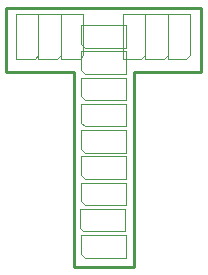
<source format=gto>
G75*
%MOIN*%
%OFA0B0*%
%FSLAX24Y24*%
%IPPOS*%
%LPD*%
%AMOC8*
5,1,8,0,0,1.08239X$1,22.5*
%
%ADD10C,0.0100*%
%ADD11C,0.0040*%
D10*
X004642Y002517D02*
X006642Y002517D01*
X006642Y009017D01*
X008892Y009017D01*
X008892Y011142D01*
X002392Y011142D01*
X002392Y009017D01*
X004642Y009017D01*
X004642Y002517D01*
D11*
X005017Y002829D02*
X004892Y002954D01*
X004892Y003579D01*
X006392Y003579D01*
X006392Y002829D01*
X005017Y002829D01*
X004954Y003704D02*
X004829Y003829D01*
X004829Y004454D01*
X006329Y004454D01*
X006329Y003704D01*
X004954Y003704D01*
X005017Y004579D02*
X004892Y004704D01*
X004892Y005329D01*
X006392Y005329D01*
X006392Y004579D01*
X005017Y004579D01*
X005017Y005454D02*
X004892Y005579D01*
X004892Y006204D01*
X006392Y006204D01*
X006392Y005454D01*
X005017Y005454D01*
X005017Y006329D02*
X004892Y006454D01*
X004892Y007079D01*
X006392Y007079D01*
X006392Y006329D01*
X005017Y006329D01*
X005017Y007204D02*
X004892Y007329D01*
X004892Y007954D01*
X006392Y007954D01*
X006392Y007204D01*
X005017Y007204D01*
X005017Y008079D02*
X004892Y008204D01*
X004892Y008829D01*
X006392Y008829D01*
X006392Y008079D01*
X005017Y008079D01*
X005017Y008954D02*
X004892Y009079D01*
X004892Y009704D01*
X006392Y009704D01*
X006392Y008954D01*
X005017Y008954D01*
X004829Y009454D02*
X004954Y009579D01*
X004954Y010954D01*
X004204Y010954D01*
X004204Y009579D01*
X004079Y009454D01*
X003454Y009454D01*
X003454Y010954D01*
X003454Y009579D01*
X003329Y009454D01*
X002704Y009454D01*
X002704Y010954D01*
X003454Y010954D01*
X004204Y010954D01*
X004204Y009454D01*
X004829Y009454D01*
X005017Y009829D02*
X004892Y009954D01*
X004892Y010579D01*
X006392Y010579D01*
X006392Y009829D01*
X005017Y009829D01*
X006267Y009454D02*
X006267Y010954D01*
X007017Y010954D01*
X007767Y010954D01*
X008517Y010954D01*
X008517Y009579D01*
X008392Y009454D01*
X007767Y009454D01*
X007767Y010954D01*
X007767Y009579D01*
X007642Y009454D01*
X007017Y009454D01*
X007017Y010954D01*
X007017Y009579D01*
X006892Y009454D01*
X006267Y009454D01*
M02*

</source>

■ Your instructions:
From the first line through the line with "X005017Y007204D02*", output those lines of the entries above exactly, and nothing else, with the pictures left out.

■ Response area:
<source format=gto>
G75*
%MOIN*%
%OFA0B0*%
%FSLAX24Y24*%
%IPPOS*%
%LPD*%
%AMOC8*
5,1,8,0,0,1.08239X$1,22.5*
%
%ADD10C,0.0100*%
%ADD11C,0.0040*%
D10*
X004642Y002517D02*
X006642Y002517D01*
X006642Y009017D01*
X008892Y009017D01*
X008892Y011142D01*
X002392Y011142D01*
X002392Y009017D01*
X004642Y009017D01*
X004642Y002517D01*
D11*
X005017Y002829D02*
X004892Y002954D01*
X004892Y003579D01*
X006392Y003579D01*
X006392Y002829D01*
X005017Y002829D01*
X004954Y003704D02*
X004829Y003829D01*
X004829Y004454D01*
X006329Y004454D01*
X006329Y003704D01*
X004954Y003704D01*
X005017Y004579D02*
X004892Y004704D01*
X004892Y005329D01*
X006392Y005329D01*
X006392Y004579D01*
X005017Y004579D01*
X005017Y005454D02*
X004892Y005579D01*
X004892Y006204D01*
X006392Y006204D01*
X006392Y005454D01*
X005017Y005454D01*
X005017Y006329D02*
X004892Y006454D01*
X004892Y007079D01*
X006392Y007079D01*
X006392Y006329D01*
X005017Y006329D01*
X005017Y007204D02*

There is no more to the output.